→ **Objective**: Return every line below that contains the string "subtitle", matching case exactly.

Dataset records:
· · · ·

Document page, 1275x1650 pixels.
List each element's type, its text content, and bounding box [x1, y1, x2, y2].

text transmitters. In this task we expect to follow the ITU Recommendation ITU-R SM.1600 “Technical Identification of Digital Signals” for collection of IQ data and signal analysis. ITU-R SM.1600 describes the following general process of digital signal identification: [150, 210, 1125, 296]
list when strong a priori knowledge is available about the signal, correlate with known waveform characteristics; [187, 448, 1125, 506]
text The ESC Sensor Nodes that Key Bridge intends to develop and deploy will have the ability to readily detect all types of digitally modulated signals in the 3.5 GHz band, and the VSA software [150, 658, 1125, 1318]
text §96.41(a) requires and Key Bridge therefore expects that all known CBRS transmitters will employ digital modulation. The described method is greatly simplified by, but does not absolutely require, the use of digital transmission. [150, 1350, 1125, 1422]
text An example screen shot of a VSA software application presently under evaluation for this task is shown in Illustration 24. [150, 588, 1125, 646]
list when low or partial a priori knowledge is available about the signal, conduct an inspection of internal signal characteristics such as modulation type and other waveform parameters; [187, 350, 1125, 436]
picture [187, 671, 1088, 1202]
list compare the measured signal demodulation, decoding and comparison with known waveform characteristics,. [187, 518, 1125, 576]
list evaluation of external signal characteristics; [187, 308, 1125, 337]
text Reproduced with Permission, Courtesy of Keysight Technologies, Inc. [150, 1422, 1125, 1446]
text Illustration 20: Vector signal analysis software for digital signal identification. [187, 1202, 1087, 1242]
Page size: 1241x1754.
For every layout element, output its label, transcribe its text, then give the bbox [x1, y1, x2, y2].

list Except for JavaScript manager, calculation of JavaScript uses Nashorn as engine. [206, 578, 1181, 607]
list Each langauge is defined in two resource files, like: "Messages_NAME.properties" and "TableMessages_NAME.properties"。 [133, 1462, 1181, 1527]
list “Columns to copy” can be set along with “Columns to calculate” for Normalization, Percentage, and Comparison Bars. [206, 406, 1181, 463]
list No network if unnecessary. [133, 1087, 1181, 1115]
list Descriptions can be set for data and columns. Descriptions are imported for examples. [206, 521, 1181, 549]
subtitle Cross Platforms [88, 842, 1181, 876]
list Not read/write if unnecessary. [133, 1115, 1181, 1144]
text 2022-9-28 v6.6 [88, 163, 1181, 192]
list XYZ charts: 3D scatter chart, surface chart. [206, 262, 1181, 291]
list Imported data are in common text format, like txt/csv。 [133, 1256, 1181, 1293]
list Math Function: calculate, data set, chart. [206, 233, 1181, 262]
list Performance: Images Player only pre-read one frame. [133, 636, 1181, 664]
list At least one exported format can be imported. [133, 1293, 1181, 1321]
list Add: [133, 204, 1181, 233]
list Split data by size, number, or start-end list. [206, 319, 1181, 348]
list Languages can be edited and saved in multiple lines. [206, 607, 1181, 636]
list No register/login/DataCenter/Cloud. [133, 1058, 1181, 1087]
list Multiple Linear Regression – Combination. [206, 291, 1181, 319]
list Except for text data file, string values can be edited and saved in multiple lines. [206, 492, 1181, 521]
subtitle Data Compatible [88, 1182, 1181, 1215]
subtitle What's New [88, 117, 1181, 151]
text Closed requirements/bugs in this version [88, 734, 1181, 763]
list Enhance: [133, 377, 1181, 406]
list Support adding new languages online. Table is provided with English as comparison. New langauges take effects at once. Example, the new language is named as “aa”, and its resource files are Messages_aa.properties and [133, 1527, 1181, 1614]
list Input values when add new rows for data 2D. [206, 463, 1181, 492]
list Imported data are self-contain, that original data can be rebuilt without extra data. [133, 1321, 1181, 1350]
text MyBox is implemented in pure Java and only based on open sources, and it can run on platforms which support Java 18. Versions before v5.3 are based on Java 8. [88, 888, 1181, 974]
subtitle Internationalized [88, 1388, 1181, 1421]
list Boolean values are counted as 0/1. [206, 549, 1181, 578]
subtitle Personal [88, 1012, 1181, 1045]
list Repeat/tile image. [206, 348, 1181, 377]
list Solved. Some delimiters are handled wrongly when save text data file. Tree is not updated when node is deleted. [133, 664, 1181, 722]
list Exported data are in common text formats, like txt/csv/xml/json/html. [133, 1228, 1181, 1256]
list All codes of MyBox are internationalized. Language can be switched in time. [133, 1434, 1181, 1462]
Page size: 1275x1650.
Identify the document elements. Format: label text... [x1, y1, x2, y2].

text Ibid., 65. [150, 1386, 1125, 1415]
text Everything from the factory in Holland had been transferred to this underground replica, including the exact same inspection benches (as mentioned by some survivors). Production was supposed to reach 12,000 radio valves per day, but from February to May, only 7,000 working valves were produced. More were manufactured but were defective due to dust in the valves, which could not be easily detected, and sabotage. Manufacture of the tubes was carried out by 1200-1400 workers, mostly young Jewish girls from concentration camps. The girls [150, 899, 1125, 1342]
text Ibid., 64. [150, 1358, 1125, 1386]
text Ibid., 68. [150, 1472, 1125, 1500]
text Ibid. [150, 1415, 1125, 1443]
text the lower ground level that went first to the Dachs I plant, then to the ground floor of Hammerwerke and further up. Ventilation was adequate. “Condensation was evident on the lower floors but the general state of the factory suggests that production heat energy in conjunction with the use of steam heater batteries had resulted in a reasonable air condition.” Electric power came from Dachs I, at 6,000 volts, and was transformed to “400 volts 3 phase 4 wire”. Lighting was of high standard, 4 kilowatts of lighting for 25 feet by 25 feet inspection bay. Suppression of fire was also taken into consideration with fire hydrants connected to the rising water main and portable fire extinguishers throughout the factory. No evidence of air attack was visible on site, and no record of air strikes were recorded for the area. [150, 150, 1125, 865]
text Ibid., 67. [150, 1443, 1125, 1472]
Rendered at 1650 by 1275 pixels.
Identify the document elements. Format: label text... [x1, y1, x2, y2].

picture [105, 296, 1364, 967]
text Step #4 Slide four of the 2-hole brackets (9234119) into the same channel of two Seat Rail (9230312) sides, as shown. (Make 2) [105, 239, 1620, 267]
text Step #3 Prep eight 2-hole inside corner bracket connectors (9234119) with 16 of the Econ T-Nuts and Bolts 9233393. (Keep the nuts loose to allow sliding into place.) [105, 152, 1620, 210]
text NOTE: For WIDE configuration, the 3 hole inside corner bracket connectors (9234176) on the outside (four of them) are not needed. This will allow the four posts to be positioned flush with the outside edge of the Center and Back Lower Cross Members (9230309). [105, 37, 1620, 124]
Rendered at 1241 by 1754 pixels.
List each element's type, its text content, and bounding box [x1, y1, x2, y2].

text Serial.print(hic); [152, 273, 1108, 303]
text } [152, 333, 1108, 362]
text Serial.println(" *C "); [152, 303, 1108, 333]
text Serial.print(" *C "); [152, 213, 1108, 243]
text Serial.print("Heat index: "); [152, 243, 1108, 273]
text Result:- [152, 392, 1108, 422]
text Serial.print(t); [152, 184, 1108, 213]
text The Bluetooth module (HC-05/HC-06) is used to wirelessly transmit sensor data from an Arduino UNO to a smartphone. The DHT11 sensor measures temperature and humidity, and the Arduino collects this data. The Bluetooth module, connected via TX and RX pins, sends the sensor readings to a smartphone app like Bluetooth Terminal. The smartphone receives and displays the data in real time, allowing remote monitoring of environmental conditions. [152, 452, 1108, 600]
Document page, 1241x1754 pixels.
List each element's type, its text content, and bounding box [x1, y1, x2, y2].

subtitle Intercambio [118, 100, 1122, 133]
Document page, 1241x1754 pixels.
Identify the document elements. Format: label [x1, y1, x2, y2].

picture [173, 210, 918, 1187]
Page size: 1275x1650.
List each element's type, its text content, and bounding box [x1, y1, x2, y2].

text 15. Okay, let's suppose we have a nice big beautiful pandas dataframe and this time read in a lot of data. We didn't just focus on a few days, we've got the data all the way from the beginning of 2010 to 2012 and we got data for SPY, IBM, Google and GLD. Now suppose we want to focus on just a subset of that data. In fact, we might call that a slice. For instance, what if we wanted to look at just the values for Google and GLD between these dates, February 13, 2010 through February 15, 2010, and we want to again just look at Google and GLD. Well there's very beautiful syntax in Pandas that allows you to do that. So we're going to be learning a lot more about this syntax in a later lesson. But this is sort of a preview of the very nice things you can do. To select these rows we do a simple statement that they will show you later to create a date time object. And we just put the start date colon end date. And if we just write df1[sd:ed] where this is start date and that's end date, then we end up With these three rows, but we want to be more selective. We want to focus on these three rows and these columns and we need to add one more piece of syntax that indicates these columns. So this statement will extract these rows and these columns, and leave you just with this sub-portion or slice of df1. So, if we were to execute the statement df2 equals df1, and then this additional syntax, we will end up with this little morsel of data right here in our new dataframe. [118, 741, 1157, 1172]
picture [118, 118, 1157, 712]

· · · ·

→ **Response below**:
subtitle Cross Platforms [88, 842, 1181, 876]
subtitle Data Compatible [88, 1182, 1181, 1215]
subtitle What's New [88, 117, 1181, 151]
subtitle Internationalized [88, 1388, 1181, 1421]
subtitle Personal [88, 1012, 1181, 1045]
subtitle Intercambio [118, 100, 1122, 133]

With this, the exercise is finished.